* WHAT THE TASK REQUIRES
Please tell how many of the lines below contain "someone", using only a number.

* THE DATA
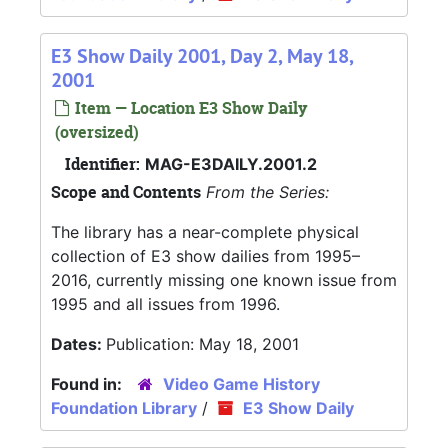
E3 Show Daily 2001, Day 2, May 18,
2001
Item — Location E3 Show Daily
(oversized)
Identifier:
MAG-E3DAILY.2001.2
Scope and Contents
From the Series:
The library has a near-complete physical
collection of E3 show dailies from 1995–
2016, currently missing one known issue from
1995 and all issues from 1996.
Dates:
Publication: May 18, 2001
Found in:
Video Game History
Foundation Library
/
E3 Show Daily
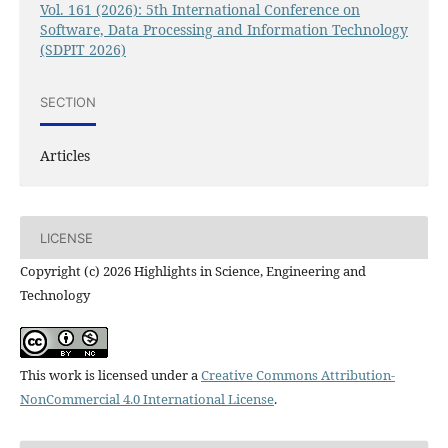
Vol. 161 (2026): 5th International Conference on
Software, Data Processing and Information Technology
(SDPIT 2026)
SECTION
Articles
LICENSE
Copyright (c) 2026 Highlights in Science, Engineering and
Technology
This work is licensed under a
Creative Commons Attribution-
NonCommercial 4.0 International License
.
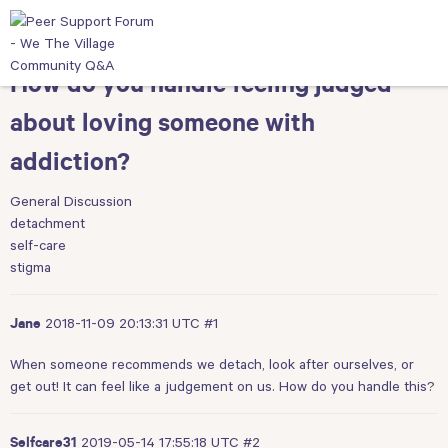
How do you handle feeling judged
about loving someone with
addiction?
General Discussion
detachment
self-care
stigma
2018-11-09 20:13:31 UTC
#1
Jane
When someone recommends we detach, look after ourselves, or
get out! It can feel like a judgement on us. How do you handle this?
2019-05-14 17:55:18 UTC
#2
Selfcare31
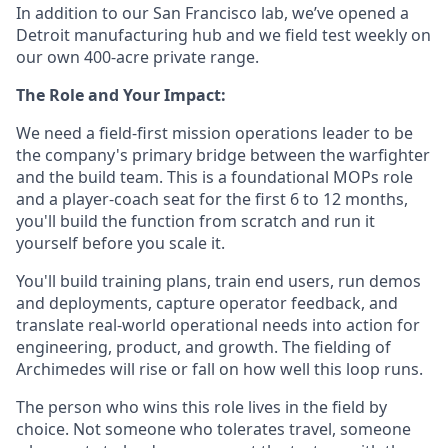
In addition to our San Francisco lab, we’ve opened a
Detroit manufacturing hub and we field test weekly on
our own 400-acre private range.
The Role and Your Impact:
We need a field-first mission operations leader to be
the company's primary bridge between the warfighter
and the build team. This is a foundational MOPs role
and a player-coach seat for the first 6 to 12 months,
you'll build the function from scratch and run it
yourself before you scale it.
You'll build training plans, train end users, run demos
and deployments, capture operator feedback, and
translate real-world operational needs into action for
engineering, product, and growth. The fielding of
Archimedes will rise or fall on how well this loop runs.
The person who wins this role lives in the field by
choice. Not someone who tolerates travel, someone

...

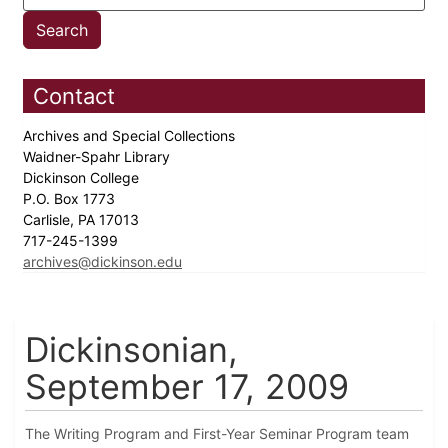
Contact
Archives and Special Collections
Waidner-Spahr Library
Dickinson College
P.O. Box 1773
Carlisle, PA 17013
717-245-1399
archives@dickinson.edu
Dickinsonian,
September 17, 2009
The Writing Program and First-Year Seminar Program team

==

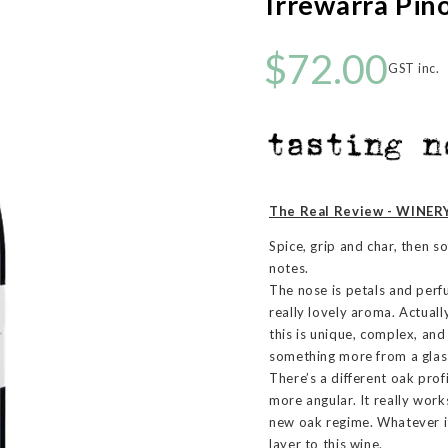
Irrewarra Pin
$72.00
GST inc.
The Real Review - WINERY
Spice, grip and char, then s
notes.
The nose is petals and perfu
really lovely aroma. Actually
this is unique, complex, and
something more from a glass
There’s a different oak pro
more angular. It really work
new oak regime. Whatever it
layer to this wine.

* FINISHED EXERCISE
3